For my purposes, photography is extraordinarily important, because of its specific characteristics. In photography, the deletion of the space that surrounds the framed portion is as important for me as what is represented: it is thanks to this deletion that the image takes on meaning, becoming measurable. The image continues, of course, in the visible realm of the deleted space, inviting us to see the rest of reality that is not represented.
This double aspect of representing and deleting not only evokes the absence of limits, excluding every idea of completeness of finitude, but shows us something that cannot be delimited: reality itself.
The possibility of seeing and penetrating the universe of reality instead passes through all representations and cultural models that are known and given to us as defined and decisive. Our relationship with reality and life is that same relationship that exists between the satellite image and the actual earth.
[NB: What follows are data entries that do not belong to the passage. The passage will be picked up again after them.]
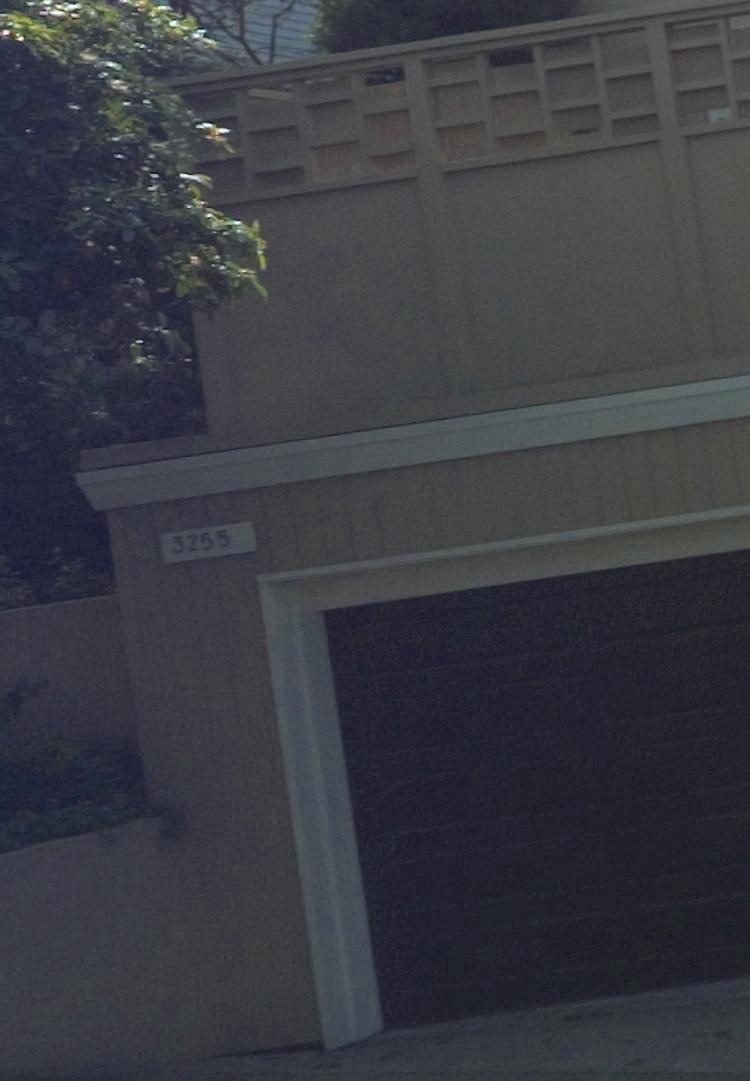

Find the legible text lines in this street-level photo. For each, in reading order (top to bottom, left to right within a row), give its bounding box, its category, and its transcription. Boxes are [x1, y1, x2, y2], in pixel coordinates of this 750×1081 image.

[168, 526, 233, 557] StreetNumber: 3255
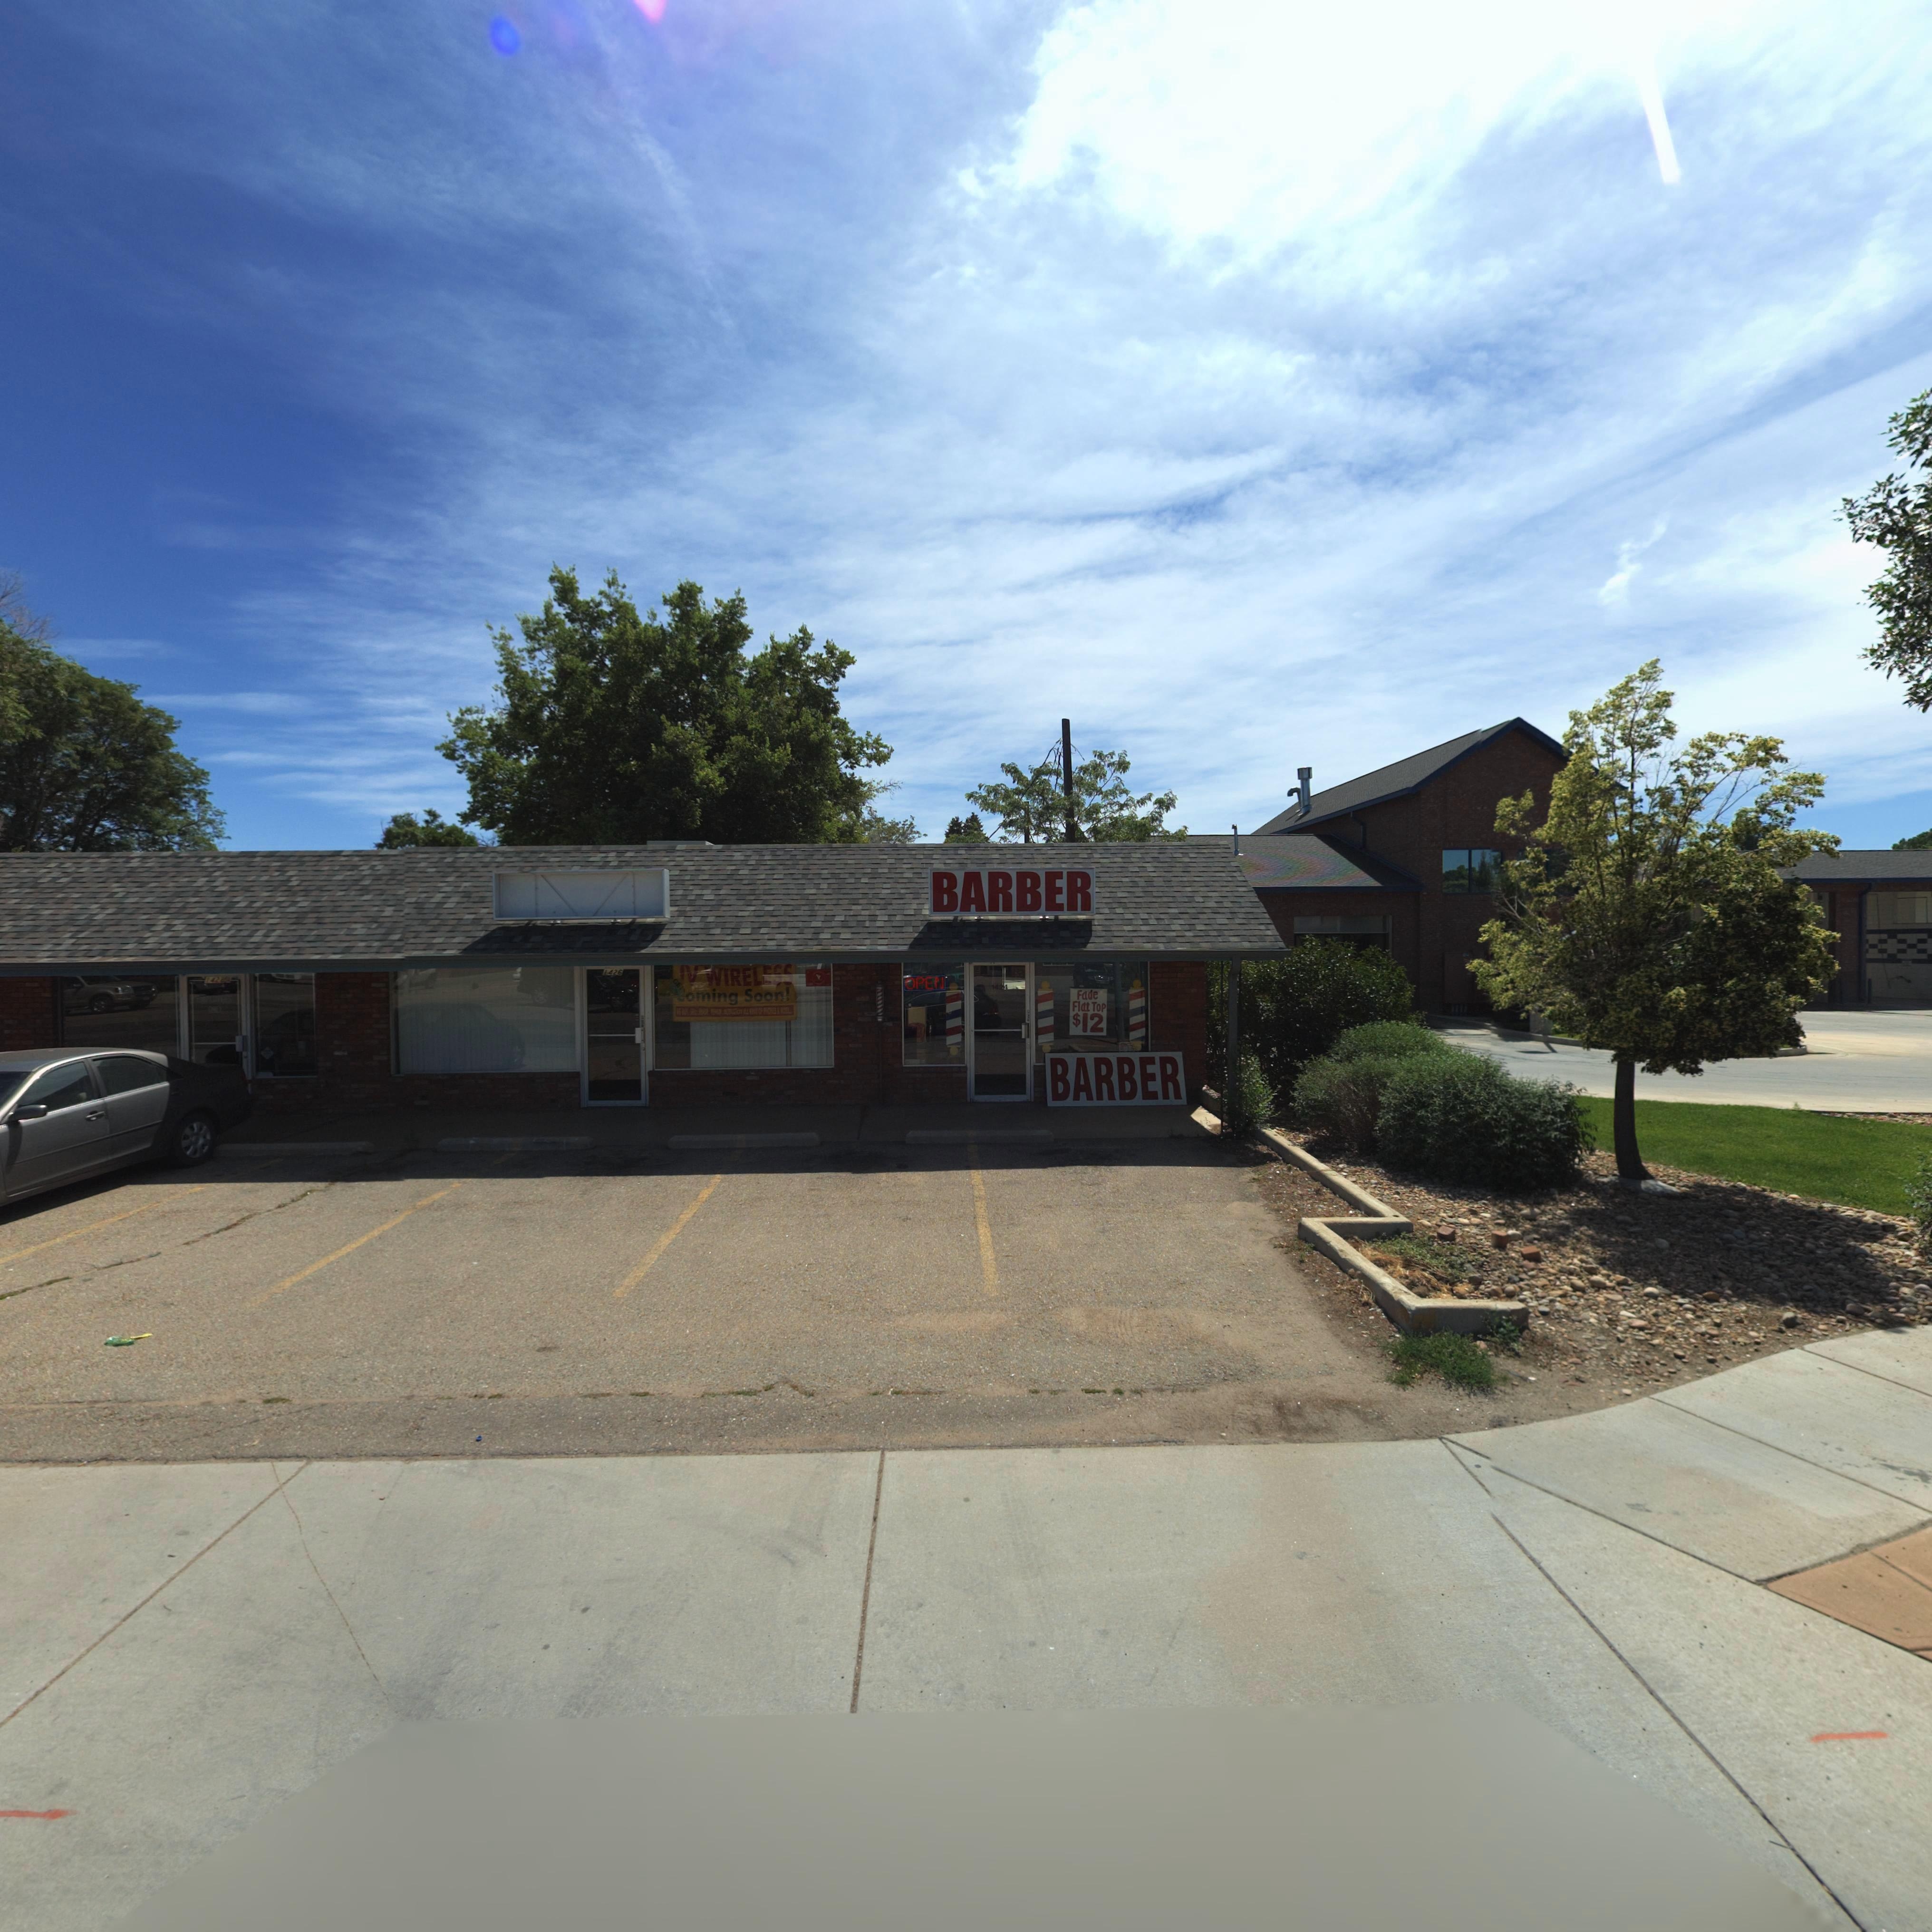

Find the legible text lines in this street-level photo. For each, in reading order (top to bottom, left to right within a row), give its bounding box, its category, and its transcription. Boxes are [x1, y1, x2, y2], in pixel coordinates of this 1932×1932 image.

[604, 969, 624, 976] StreetNumber: 1426
[204, 976, 226, 983] StreetNumber: 142*
[905, 975, 944, 990] StreetNumber: 1424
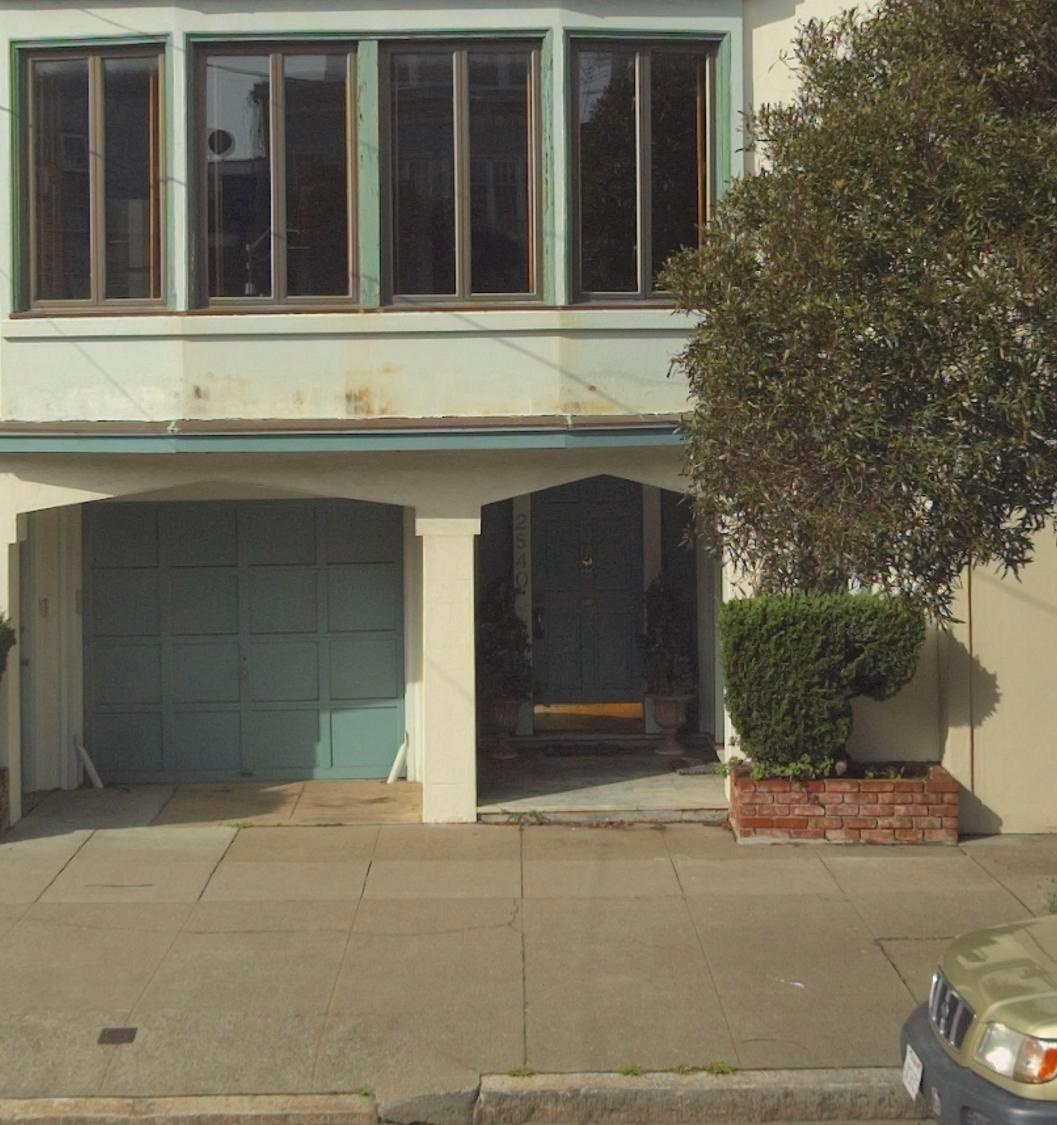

Thus photography, with its indeterminacy, becomes a privileged subject it allows us to move away from the symbolic nature of defined representations, and we can attribute to it a value of truth. The possibility of analysis in time and space of the signs that form reality (the entirety of which has always been elusive) thus allows photography, with its fragmentary nature, to be closer to what also cannot be delimited: physical existence.
So I am not interested in images and “decisive moments,” the analysis of language in and of itself, aesthetics, the concept of all-consuming idea, the emotion of the poet, the culled quotation, the search for a new aesthetic creed, the use of a style.
My duty is to see with clarity, and this is why I am interested in all possible functions—without separating any of them out, but taking them on as a whole, in order to be able, from time to time, to see the hieroglyphs I have encountered and make them recognizable.
The daily encounter with reality, the fictions, the surrogates, the ambiguous, poetic, or alienating aspects, all seem to preclude any way out of the labyrinth, the walls of which are ever more illusory… to the point at which we might merge with them.
The meaning that I am trying to render through my work is a verification of how it is still possible to desire and face a path of knowledge, to be able finally to distinguish the precise identity of man, things, life, from the image of man, things, and life.
Text © Estate of Luigi Ghirri; images © Estate of Luigi Ghirri and courtesy Matthew Marks Gallery, New York.